■ GIVEN PASSAGE ■
»»

# Need help with bluetooth



## mbm0854 (Jan 6, 2016)

I just bought a 2010 TT Mk2 with the normal audi concert stereo head unit and in the window sticker that came with the car, it says bluetooth on it. But when i turn the car on, i am not seeing the bluetooth connection show up in my iphone 6. 
I took it to the local Audi dealer and they told me that apparently my car is not equipped with bluetooth but is "bluetooth ready." Im not really sure what that means. 
I just want to have bluetooth to make phone calls and maybe A2DP. I have tried searching but all the posts are years old. Since technology is always changing, I was wondering what the best option for me is right now. 
I want to have it as OEM as possible, like using the head unit to control it, using the steering wheel controls, placing the mic in the oem location, etc.

Thanks in advance!


----------



## Colton991 (Jan 19, 2016)

mbm0854 said:


> I just bought a 2010 TT Mk2 with the normal audi concert stereo head unit and in the window sticker that came with the car, it says bluetooth on it. But when i turn the car on, i am not seeing the bluetooth connection show up in my iphone 6.
> I took it to the local Audi dealer and they told me that apparently my car is not equipped with bluetooth but is "bluetooth ready." Im not really sure what that means.
> I just want to have bluetooth to make phone calls and maybe A2DP. I have tried searching but all the posts are years old. Since technology is always changing, I was wondering what the best option for me is right now.
> I want to have it as OEM as possible, like using the head unit to control it, using the steering wheel controls, placing the mic in the oem location, etc.
> ...


The OEM Bluetooth system is separate to the radio in TT's therefore you could keep it OEM and buy the Bluetooth retrofit (expensive) however wont be able to get OEM A2DP.

I bought one of these:
http://www.ebay.co.uk/itm/Car-Bluetooth ... SwRLZULDJP

They are really good except.... the handsfree kit only works if you are on the systems mode. What I mean by this is if you are listening to the radio you wont be able to accept calls etc... you have to be using the kit I.E streaming music etc.

Hope this helps.
Colton


----------



## ReTTro fit (Nov 9, 2014)

As above OEM is a good kit and easy to fit and offers full integration etc but doesn't allow music streaming

There is a kit called FISCON that is exactly like oem but also allows streaming

Stating its " Bluetooth ready " is bollox, just bragging you

On iPhone using Tapacrap


----------



## mbm0854 (Jan 6, 2016)

ReTTro fit said:


> As above OEM is a good kit and easy to fit and offers full integration etc but doesn't allow music streaming
> 
> There is a kit called FISCON that is exactly like oem but also allows streaming
> 
> ...

««

■ EXTRACTED ENTRIES ■
»»

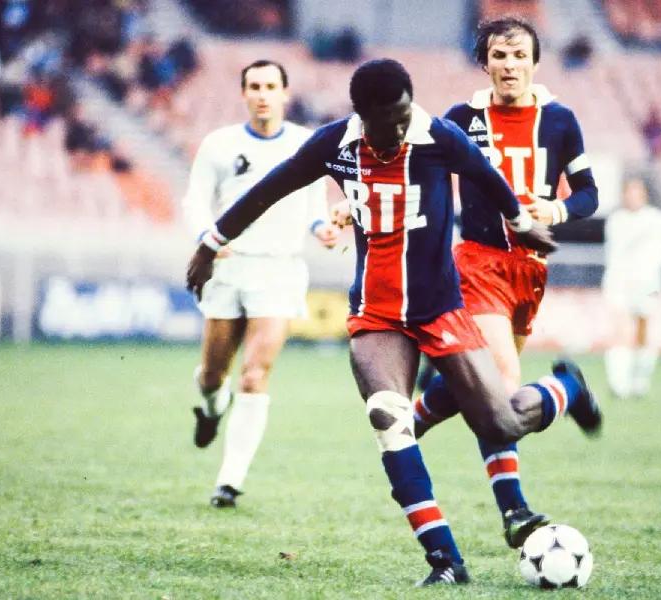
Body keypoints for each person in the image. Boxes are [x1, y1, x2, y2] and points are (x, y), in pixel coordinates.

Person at [186, 58, 602, 587]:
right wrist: (210, 244)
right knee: (389, 421)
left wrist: (521, 222)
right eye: (391, 118)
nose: (403, 125)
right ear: (364, 116)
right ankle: (445, 560)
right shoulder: (335, 144)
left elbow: (486, 176)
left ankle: (565, 388)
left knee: (498, 423)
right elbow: (269, 190)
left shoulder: (438, 135)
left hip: (441, 309)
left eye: (406, 113)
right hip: (376, 315)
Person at [410, 16, 601, 551]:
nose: (509, 66)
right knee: (499, 384)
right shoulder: (460, 119)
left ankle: (563, 388)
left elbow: (588, 192)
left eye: (519, 56)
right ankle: (514, 507)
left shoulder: (560, 121)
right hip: (477, 263)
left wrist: (559, 209)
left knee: (480, 383)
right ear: (485, 62)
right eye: (499, 55)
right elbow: (425, 183)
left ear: (535, 62)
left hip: (530, 271)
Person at [183, 59, 340, 509]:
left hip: (279, 269)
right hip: (229, 268)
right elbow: (195, 200)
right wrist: (205, 240)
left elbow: (313, 200)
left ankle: (229, 482)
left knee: (255, 375)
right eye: (254, 85)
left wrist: (320, 227)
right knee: (214, 376)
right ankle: (212, 408)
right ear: (244, 93)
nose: (263, 93)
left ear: (285, 93)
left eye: (271, 85)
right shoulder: (219, 144)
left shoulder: (304, 143)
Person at [602, 177, 661, 399]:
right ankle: (618, 383)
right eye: (628, 192)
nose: (632, 196)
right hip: (619, 282)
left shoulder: (657, 219)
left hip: (649, 284)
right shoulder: (616, 220)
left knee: (644, 330)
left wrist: (643, 276)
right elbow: (614, 254)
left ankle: (640, 379)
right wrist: (623, 277)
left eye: (637, 191)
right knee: (621, 329)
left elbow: (660, 253)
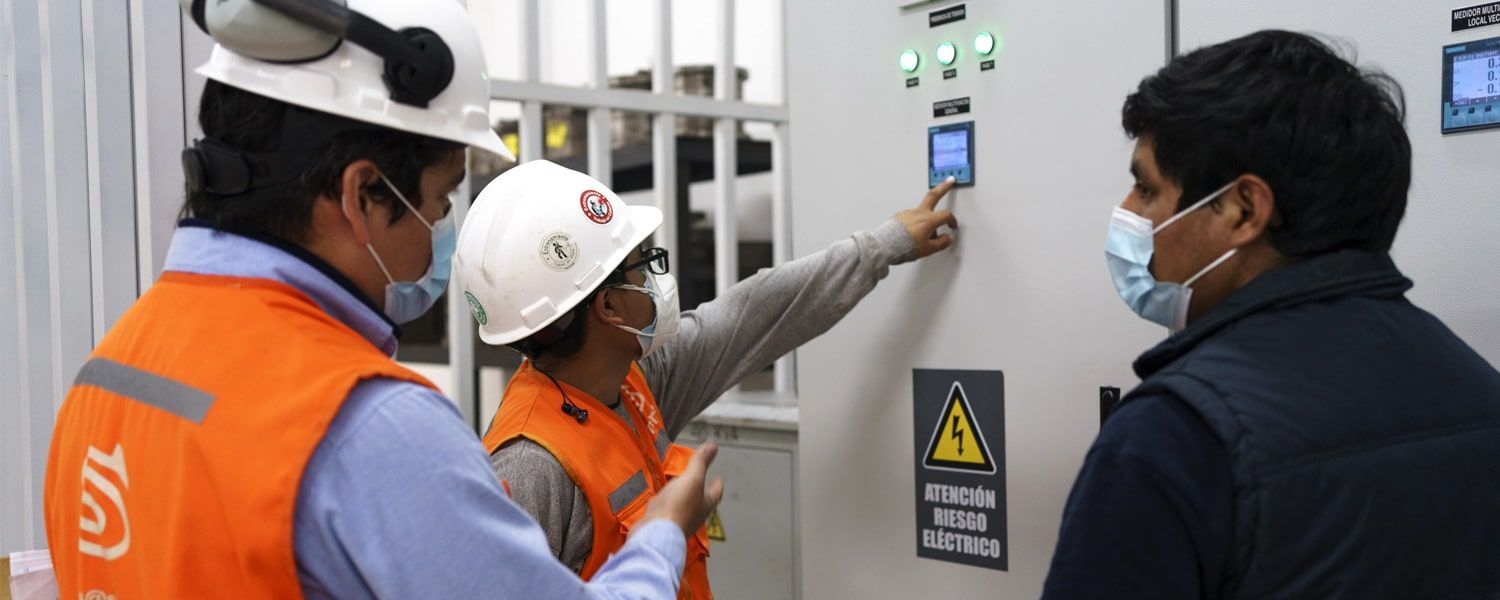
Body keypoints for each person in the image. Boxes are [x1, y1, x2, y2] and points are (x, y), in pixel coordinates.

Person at [44, 0, 721, 597]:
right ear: (363, 195)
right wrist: (660, 535)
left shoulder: (105, 379)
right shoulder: (368, 427)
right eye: (441, 199)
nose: (440, 239)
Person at [1043, 30, 1500, 598]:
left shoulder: (1173, 438)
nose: (1126, 211)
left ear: (1243, 210)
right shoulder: (1479, 390)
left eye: (1145, 188)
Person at [452, 161, 959, 597]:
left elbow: (756, 313)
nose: (653, 281)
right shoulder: (530, 467)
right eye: (638, 269)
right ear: (607, 307)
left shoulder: (633, 383)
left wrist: (883, 245)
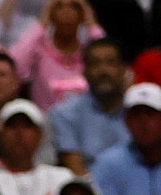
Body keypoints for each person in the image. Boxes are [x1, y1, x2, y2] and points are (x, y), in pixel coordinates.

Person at [50, 35, 131, 173]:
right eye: (95, 63)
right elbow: (74, 168)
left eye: (111, 63)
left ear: (124, 69)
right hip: (89, 190)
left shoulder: (139, 111)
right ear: (84, 71)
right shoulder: (65, 114)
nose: (103, 71)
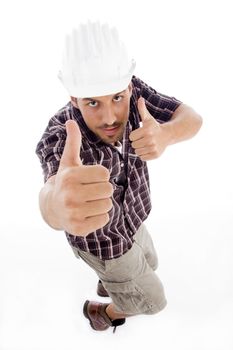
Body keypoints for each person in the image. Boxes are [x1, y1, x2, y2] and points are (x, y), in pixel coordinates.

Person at [35, 21, 202, 332]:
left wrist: (167, 134)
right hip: (105, 244)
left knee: (150, 262)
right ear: (74, 99)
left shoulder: (135, 93)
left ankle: (110, 283)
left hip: (135, 218)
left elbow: (192, 118)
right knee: (152, 301)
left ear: (128, 86)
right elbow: (52, 192)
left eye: (116, 97)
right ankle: (104, 312)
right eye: (92, 102)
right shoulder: (61, 133)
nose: (110, 116)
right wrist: (55, 206)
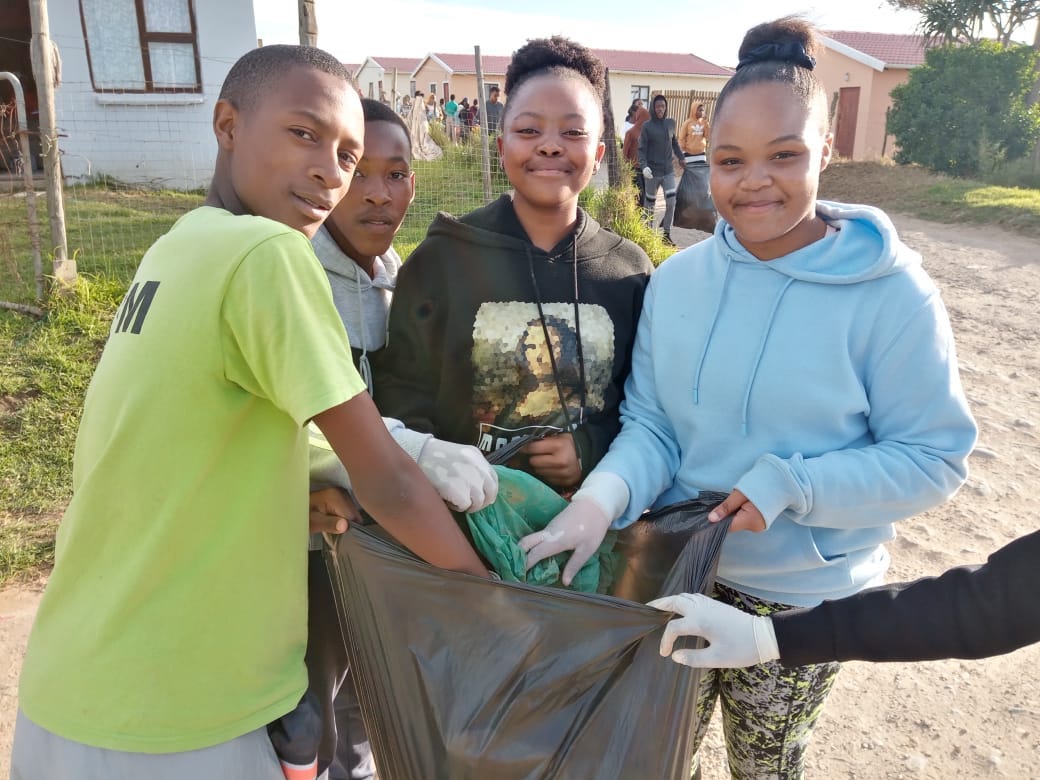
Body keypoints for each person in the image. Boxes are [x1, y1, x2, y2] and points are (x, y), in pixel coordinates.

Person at [10, 45, 488, 780]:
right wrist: (484, 599)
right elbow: (386, 477)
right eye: (304, 134)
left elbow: (180, 442)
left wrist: (286, 494)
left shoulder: (173, 249)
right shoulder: (268, 255)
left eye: (347, 152)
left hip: (73, 684)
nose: (330, 170)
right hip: (177, 709)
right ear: (227, 124)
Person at [521, 16, 977, 778]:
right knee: (657, 754)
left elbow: (934, 459)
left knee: (764, 767)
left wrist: (792, 485)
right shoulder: (678, 281)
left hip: (803, 601)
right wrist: (597, 503)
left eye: (786, 156)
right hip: (675, 565)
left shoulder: (894, 296)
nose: (754, 181)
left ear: (826, 152)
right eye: (730, 160)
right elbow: (654, 426)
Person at [305, 98, 497, 780]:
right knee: (309, 712)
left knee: (372, 696)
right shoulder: (294, 279)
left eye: (398, 172)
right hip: (306, 554)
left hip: (388, 535)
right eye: (359, 172)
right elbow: (300, 420)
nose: (381, 194)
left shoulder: (399, 281)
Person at [377, 35, 654, 497]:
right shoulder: (443, 260)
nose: (549, 146)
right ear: (502, 147)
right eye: (529, 131)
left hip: (587, 527)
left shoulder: (629, 272)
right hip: (462, 526)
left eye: (572, 132)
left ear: (600, 154)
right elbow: (401, 389)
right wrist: (440, 474)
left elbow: (644, 408)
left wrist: (589, 446)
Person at [651, 529, 1040, 669]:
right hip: (694, 567)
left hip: (802, 589)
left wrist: (772, 636)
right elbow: (991, 601)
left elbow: (992, 602)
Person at [638, 93, 685, 245]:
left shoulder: (671, 123)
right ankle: (647, 234)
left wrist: (681, 157)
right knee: (649, 205)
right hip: (652, 173)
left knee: (671, 202)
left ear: (666, 108)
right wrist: (644, 166)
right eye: (658, 106)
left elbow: (675, 142)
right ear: (653, 107)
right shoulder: (647, 127)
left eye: (663, 106)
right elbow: (641, 149)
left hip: (668, 172)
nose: (660, 109)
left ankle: (666, 234)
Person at [622, 105, 651, 211]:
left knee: (644, 198)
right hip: (634, 170)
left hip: (646, 170)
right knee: (638, 198)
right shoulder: (630, 133)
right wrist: (626, 171)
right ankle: (636, 221)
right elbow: (624, 153)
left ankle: (639, 221)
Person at [406, 89, 442, 160]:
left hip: (423, 126)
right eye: (420, 95)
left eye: (422, 96)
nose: (421, 97)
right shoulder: (415, 105)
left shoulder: (424, 106)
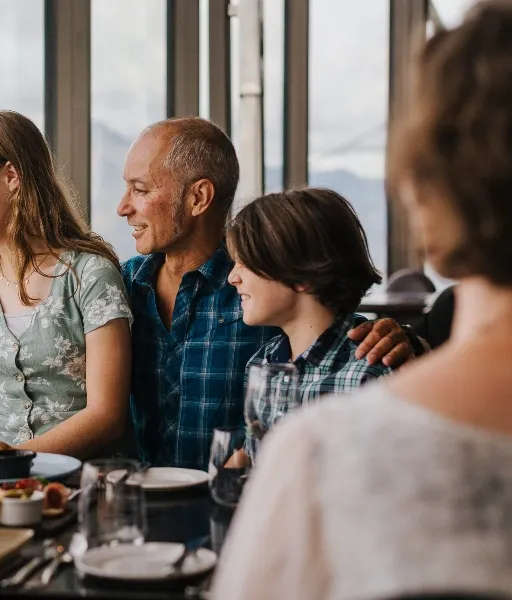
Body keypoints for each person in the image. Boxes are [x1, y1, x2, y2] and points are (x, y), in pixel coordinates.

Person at [213, 2, 512, 597]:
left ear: (427, 189)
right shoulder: (268, 369)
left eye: (247, 264)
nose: (232, 279)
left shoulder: (332, 441)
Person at [116, 117, 418, 470]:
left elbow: (328, 329)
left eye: (140, 189)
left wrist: (409, 343)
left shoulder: (267, 288)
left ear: (198, 197)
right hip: (143, 500)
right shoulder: (122, 286)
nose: (122, 207)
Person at [0, 111, 132, 459]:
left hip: (79, 488)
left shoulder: (91, 276)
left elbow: (106, 416)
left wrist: (4, 464)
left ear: (10, 176)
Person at [227, 187, 392, 438]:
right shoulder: (262, 364)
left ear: (301, 273)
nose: (232, 277)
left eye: (245, 263)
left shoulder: (371, 375)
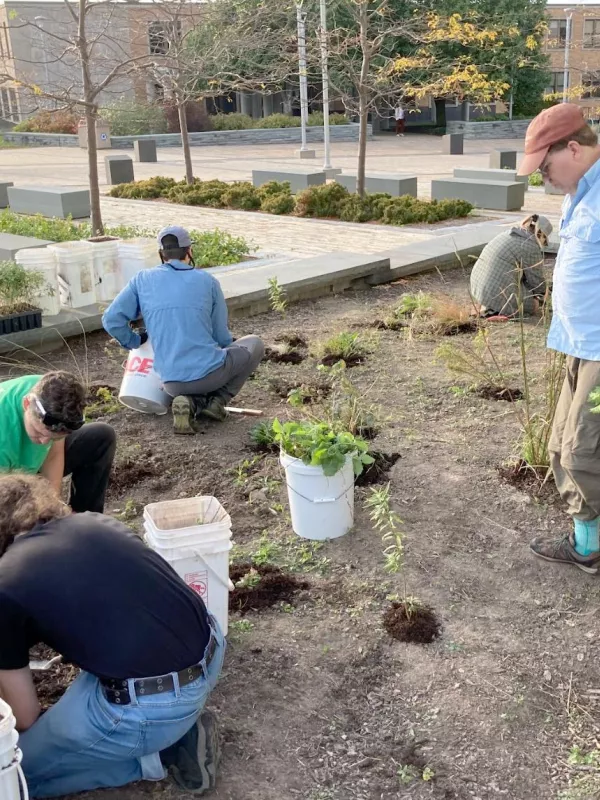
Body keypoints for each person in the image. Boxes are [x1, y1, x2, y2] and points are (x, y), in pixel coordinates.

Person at [0, 472, 226, 798]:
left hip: (156, 702)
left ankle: (162, 755)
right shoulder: (93, 522)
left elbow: (24, 717)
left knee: (14, 773)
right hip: (210, 648)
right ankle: (169, 734)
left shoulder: (5, 584)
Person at [517, 103, 600, 573]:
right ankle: (587, 545)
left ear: (573, 148)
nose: (542, 177)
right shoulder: (580, 194)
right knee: (560, 450)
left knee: (583, 453)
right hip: (579, 342)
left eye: (545, 167)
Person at [102, 226, 265, 434]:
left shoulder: (142, 280)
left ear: (162, 254)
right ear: (189, 251)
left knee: (191, 378)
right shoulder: (208, 281)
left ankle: (190, 402)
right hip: (210, 375)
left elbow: (110, 319)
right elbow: (221, 337)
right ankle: (217, 402)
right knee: (254, 344)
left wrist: (134, 341)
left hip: (169, 383)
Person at [0, 370, 115, 513]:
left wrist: (54, 505)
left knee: (100, 436)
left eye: (54, 437)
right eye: (38, 432)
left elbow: (53, 455)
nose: (43, 442)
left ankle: (85, 519)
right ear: (26, 404)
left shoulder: (50, 395)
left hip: (25, 468)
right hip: (5, 483)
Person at [470, 214, 552, 319]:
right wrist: (550, 295)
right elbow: (537, 284)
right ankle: (497, 310)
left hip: (477, 287)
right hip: (495, 292)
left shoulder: (510, 233)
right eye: (545, 240)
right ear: (540, 234)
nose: (543, 244)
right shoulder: (530, 245)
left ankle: (489, 306)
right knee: (534, 305)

««

■ TASK OBJECTIVE ■
Go on with the forum thread about adding Bluetooth to an Audi TT from the point where it stops. The data comes from a different source than the forum thread.

■ ANSWER TO THIS TASK ■
i checked out FISCON and since i have the audi radio without MMI (concert II+), i can apparently only get the FISCON Basic which, according to their website, does not allow "CD Changer interface for A2DP stream." Any ideas if it allows A2DP some other way, just not with the CD changer? Thanks


----------



## booree (Aug 22, 2011)

Tune2Air WMA 1000 .. works with your iPod dock in the glove box. Streams music like iTunes, Spotify .. can be controlled via Steering Wheel (I haven't tested the calls as my TTS has already original bluetooth for that) .. thanks to @ReTTroFit advice


----------



## MT-V6 (Jan 11, 2015)

Colton991 said:


> The OEM Bluetooth system is separate to the radio in TT's therefore you could keep it OEM and buy the Bluetooth retrofit (expensive) however wont be able to get OEM A2DP.
> 
> I bought one of these:
> http://www.ebay.co.uk/itm/Car-Bluetooth ... SwRLZULDJP
> ...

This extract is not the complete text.